Yang Yang, MD, PhD Dr. Yang’s research focuses on multiple myeloma and tumor microenvironment, including bone microenvironment and bone marrow immunity, myeloma-induced bone diseases, and translational research on multiple myeloma. These studies are documented in over 60 publications and book chapters.

Nabiha Yusuf, PhD Our laboratory is involved in evaluating the effect of environmental influences such as chemical carcinogens and ultraviolet radiation on the skin immune system. The focus of our research is on the role of innate immunity in the development of skin carcinogenesis. Toll-like receptors (TLRs), one component of innate immunity, are intricately associated with a number of dermatologic conditions. We have found that the innate immune system mediates through Toll like receptor-4 (TLR4) signaling to activate the cell mediated adaptive immune response against chemically induced tumors. TLR4 signaling had a protective effect against 7,12-dimethylbenz(a)anthracene (DMBA) induced skin cancer in certain strains of mice which develop cell mediated immune response to this chemical carcinogen.
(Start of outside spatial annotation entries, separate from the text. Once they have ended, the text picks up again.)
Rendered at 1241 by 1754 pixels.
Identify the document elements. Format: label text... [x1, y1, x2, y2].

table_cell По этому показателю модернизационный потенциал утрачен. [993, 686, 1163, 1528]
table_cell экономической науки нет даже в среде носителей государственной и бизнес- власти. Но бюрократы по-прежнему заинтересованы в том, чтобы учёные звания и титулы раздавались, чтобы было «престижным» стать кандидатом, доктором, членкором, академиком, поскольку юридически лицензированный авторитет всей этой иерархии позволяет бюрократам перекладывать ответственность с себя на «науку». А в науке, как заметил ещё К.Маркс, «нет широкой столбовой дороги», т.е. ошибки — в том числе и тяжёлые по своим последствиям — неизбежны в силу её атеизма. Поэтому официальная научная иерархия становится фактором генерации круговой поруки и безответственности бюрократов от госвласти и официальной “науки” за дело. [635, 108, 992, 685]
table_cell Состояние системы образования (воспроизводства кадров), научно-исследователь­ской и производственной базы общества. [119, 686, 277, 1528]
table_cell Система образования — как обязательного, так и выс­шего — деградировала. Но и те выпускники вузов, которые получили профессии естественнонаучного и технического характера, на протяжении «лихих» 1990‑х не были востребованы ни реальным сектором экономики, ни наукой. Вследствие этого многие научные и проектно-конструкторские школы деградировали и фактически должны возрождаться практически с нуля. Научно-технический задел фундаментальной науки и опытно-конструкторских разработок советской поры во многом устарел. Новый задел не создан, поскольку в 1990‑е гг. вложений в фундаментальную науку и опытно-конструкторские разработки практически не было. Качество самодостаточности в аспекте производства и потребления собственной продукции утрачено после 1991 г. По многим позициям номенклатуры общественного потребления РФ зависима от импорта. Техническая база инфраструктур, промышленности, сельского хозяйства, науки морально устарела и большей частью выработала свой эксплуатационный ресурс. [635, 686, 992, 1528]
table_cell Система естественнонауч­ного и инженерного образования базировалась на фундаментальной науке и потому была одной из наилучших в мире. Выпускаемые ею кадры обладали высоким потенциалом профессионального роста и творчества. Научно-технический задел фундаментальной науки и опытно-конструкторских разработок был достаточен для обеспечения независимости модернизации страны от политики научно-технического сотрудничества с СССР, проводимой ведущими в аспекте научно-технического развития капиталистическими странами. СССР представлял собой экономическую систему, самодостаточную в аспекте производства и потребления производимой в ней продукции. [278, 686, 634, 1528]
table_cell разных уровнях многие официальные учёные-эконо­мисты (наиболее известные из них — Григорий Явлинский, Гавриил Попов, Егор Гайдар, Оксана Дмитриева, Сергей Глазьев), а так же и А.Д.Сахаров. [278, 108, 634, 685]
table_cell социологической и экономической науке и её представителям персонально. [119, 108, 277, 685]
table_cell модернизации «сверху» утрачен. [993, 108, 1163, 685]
We are currently in the process of evaluating the role of innate immune system in ultraviolet B (UVB) radiation induced skin cancer. The mechanisms by which UVB radiation influences cell-mediated immune responses have been the subject of extensive investigation.  However, there is little information on the role of innate immunity in this process. Our recent experiments suggest that certain components of innate immunity, especially TLR4, may play an important role in photoimmunosuppression. Currently, we are investigating whether the resistance of TLR4 gene knockout mice to UVB-induced immunosuppression has implications for photocarcinogenesis.  The ultimate goal of these studies will be to define the role of TLR4 in the development of immune suppression and tumor development that occurs following UV radiation.  This may allow us to identify genetic loci that are involved in these processes and to develop immunopreventive and immunotherapeutic approaches towards them.